Gambaran umum rantai pasok jagung pakan yang terjadi di Desa Moncongloe Bulu ialah proses penyaluran jagung tersebut dimulai dari produsen awal hingga sampai ke tangan konsumen dimana terdiri dari lebih satu jaringan rantai pasok yang teridentifikasi. Beberapa diantaranya terdapat proses peyaluran barang dari petani ke pengumpul Desa Moncongloe Bulu dan langsung dijual ke konsumen. Adapula yang melalui Gabungan Kelompok Tani (Gapoktan) lalu disalurkan ke pedagang besar, pedagang pengecer, hingga ke konsumen yang berada di Wilayah Makassar. Meskipun saluran rantai pasok sudah ada namun belum dipastikan tingkat efisien kinerjanya. Permasalahan lain ialah tidak stabilnya jumlah penawaran jagung, tidak adanya aktivitas transformasi produk menjadi produk olahan lain, sehingga daya tawar produsen pertama yakni petani menjadi lemah.
Identifikasi efisiensi kinerja rantai pasok jagung pakan menjadi bahan kajian bagi stakeholder yang terkait dengan bisnis jagung pakan, khususnya para pelaku rantai pasok. Menurut Xxxxx (2006) dalam Xxxxxxxxx Xxxxx Sari (2014), kinerja rantai pasok merupakan tingkat kemampuan rantai pasok tersebut untuk memenuhi kebutuhan konsumen dengan mempertimbangkan indikator kinerja kunci yang sesuai pada waktu dan biaya tertentu. Kinerja rantai pasok yang efisien artinya barang diproduksi dalam jumlah yang tepat, pada saat yang tepat, dan pada tempat yang tepat dengan tujuan mencapai biaya dari sistem secara keseluruhan yang minimum dan juga mencapai tingkat pelayanan yang diinginkan.
Dalam upaya meningkatkan produksi, produktivitas, mutu, dan daya saing secara optimal, diperlukan penanganan yang efektif dan efisien antar aspek produksi dan distribusi. Sehingga melalui kajian rantai pasok dan kinerjanya pada komoditi jagung pakan dapat dijadikan sebagai salah satu pendekatan yang digunakan dalam mengidentifikasi permasalahan serta memberikan informasi tentang penyesuaian atas aktivitas rantai pasok yang efisien. Berdasarkan uraian tersebut, maka penulis tertarik melakukan penelitian “Manajemen dan Kinerja Rantai Pasok Jagung”.
1.2. Rumusan Masalah
Berdasarkan uraian latar belakang, maka rumusan masalah pada penelitian ini adalah sebagai berikut:
1. Bagaimana kondisi manajemen rantai pasok pada komoditas jagung di Desa Moncongloe Bulu, Kecamatan Moncongloe, Kabupaten Maros, Provinsi Sulawesi Selatan?
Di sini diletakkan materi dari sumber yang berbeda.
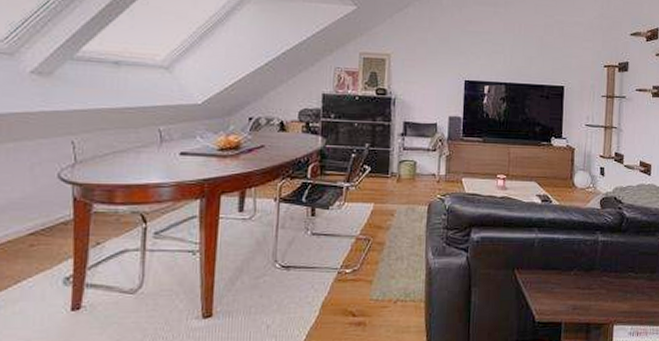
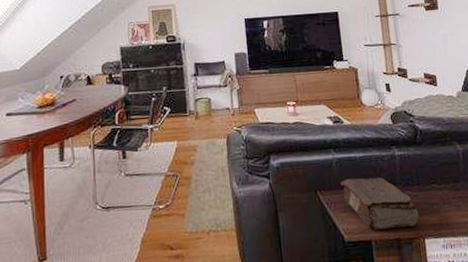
book: none [540,259,612,314] -> present [341,177,419,231]

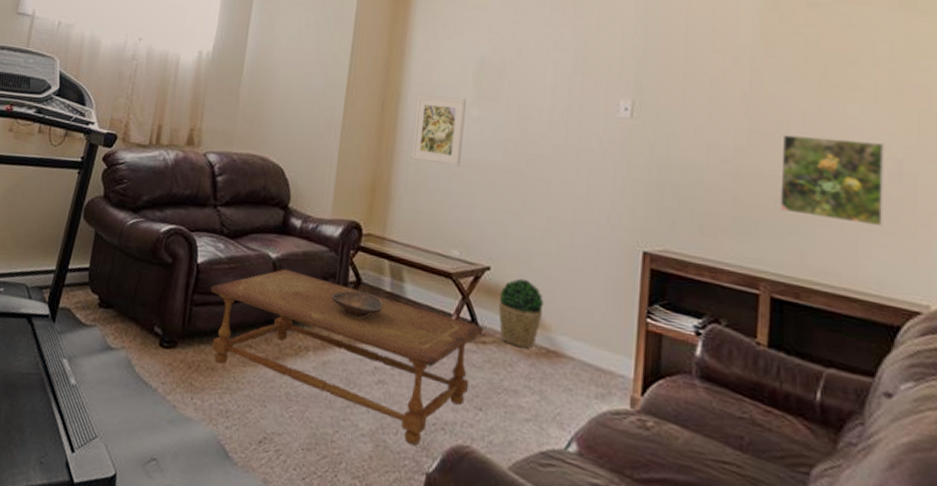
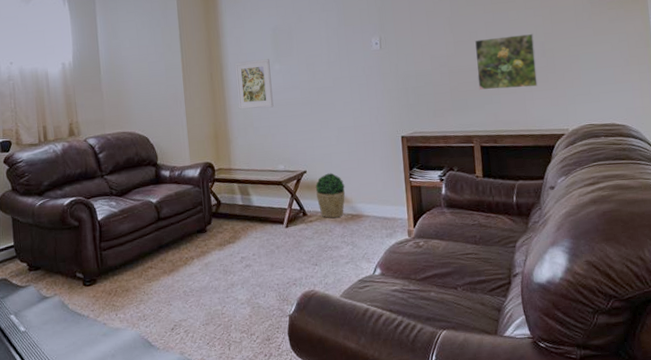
coffee table: present [210,269,484,445] -> none [112,207,309,300]
decorative bowl: present [331,290,384,318] -> none [202,209,239,228]

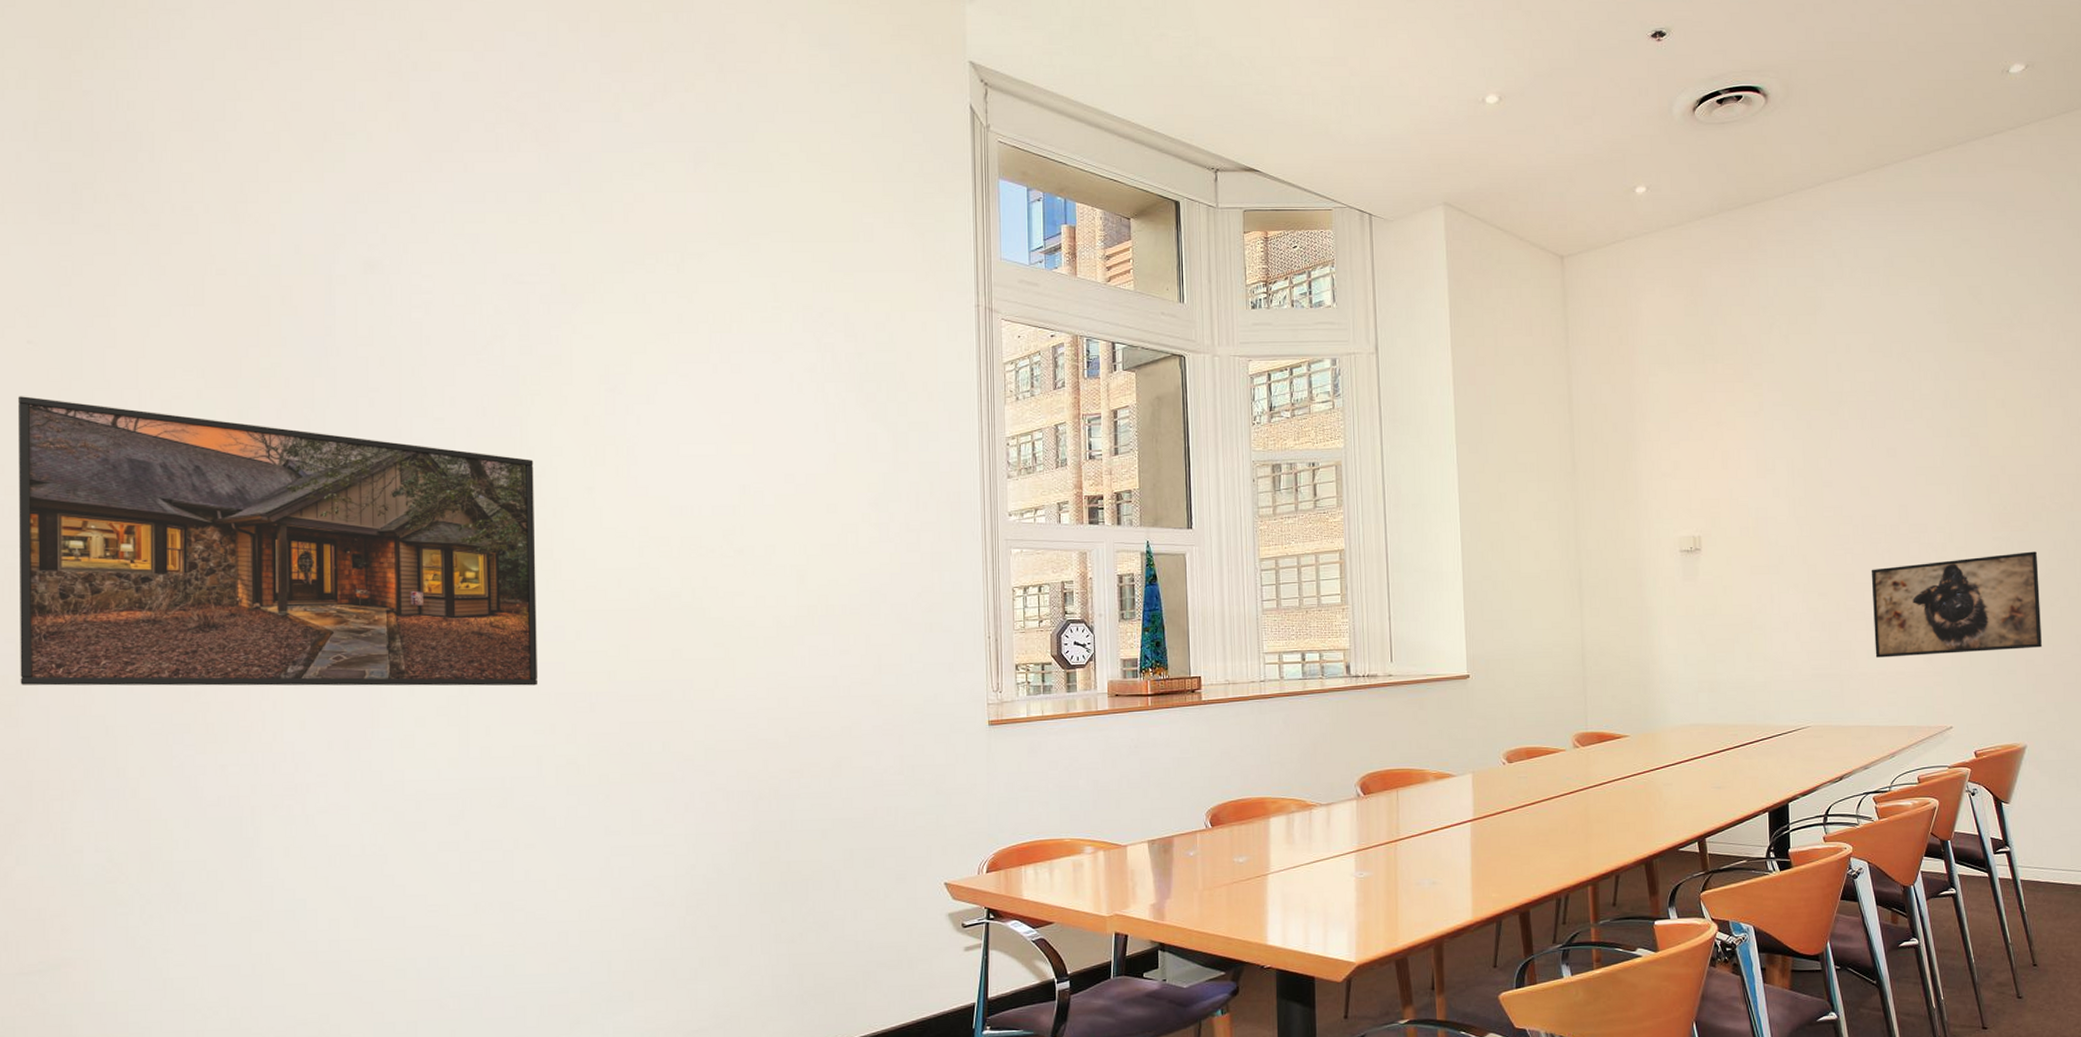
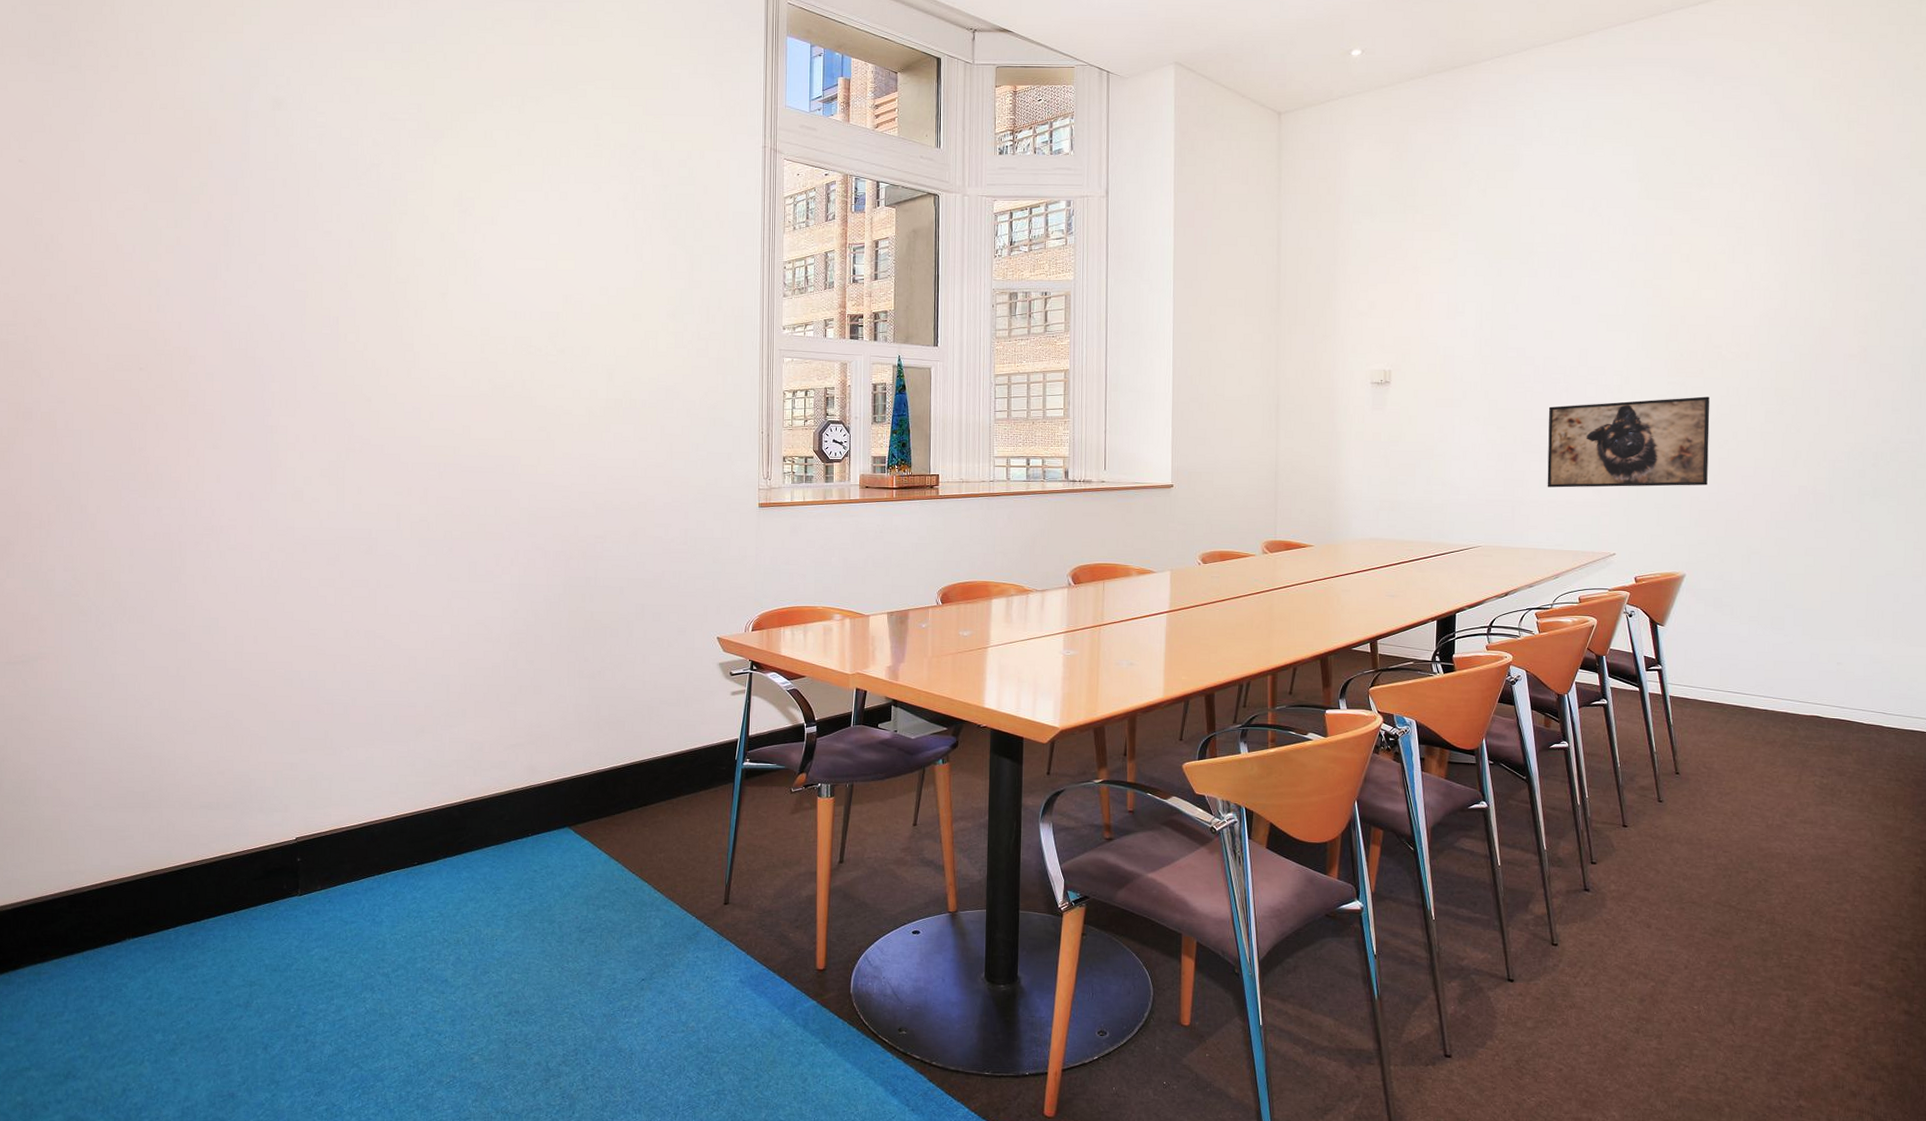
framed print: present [18,396,537,686] -> none [11,204,400,455]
2. Bagaimana kinerja rantai pasok pada komoditi jagung di Desa Moncongloe Bulu, Kecamatan Moncongloe, Kabupaten Maros, Provinsi Sulawesi Selatan?
1.3. Tujuan Penelitian
Penelitian ini dilakukan dengan tujuan sebagai berikut:
1. Mengetahui manajemen rantai pasok pada komoditas jagung di Desa Moncongloe Bulu, Kecamatan Moncongloe, Kabupaten Maros, Provinsi Sulawesi Selatan.
2. Mengetahui kinerja rantai pasok pada komoditi jagung di Desa Moncongloe Bulu, Kecamatan Moncongloe, Kabupaten Maros, Provinsi Sulawesi Selatan.
1.4. Kegunaan Penelitian
Melalui penelitian ini, penulis berharap dapat memberikan manfaat bagi pihak-pihak sebagai berikut:
1. Bagi penulis, dapat menambah wawasan dan pengetahuan terutama yang berkaitan dengan rantai pasok serta merupakan salah satu syarat kelulusan untuk memperoleh gelar sarjana di Program Studi Agribisnis, Fakultas Pertanian, Universitas Hasanuddin.
2. Bagi pelaku rantai pasok sebagai bahan informasi dan pertimbangan dalam mewujudkan rantai pasok yang efisien.
3. Bagi pemerintah, sebagai pengambil kebijakan dalam pengembangan wawasan dan menganalisis permasalahan rantai pasok jagung melalui gambaran tentang profil rantai pasok dan kinerja rantai pasok pada masing-masing tingkatan rantai pasok jagung Desa Moncongloe Bulu, Kecamatan Moncongloe, Kabupaten Maros di masa mendatang.
4. Bagi pembaca, penelitian ini diharapkan dapat memberikan informasi awal yang berguna dalam pengembangan topik-topik penelitian lanjutan bagi para akademisi dan peneliti mengenai rantai pasok jagung.
2. TINJAUAN PUSTAKA
2.1 Rantai Pasok (Supply Chain)
Kegiatan yang terkait dengan arus dan transportasi barang dari tahap bahan baku hingga sampai pengguna akhir, serta seluruh arus informasi terkait, atau jalan penciptaan nilai dari produsen dasar ke konsumen, termasuk semua transportasi dan layanan logistik yang terhubung didalamnya adalah rantai pasok (Andrews dalam Apurwanti, 2019). Sedangkan menurut Xxxxxxx & Xxxxxxxxxxxx (2010) dalam Xxxx Xxxxxx (2013) menjelaskan supply chain adalah jaringan perusahaan-perusahaan yang secara bersama-sama bekerja untuk menciptakan dan menghantarkan suatu produk ke tangan pemakai sampai akhir. Perusahaan- perusahaan tersebut biasanya termasuk supplier, pabrik, distributor, toko atau ritel, serta perusahaan pendukung seperti perusahaan jasa logistik. Dilihat dari beberapa pengertian tersebut, dapat disimpulkan bahwa rantai pasok (supply chain) merupakan suatu sistem arus yang melibatkan proses produksi, pengiriman, penyimpanan, distribusi dan penjualan produk untuk memenuhi permintaan produk hingga ke konsumen akhir.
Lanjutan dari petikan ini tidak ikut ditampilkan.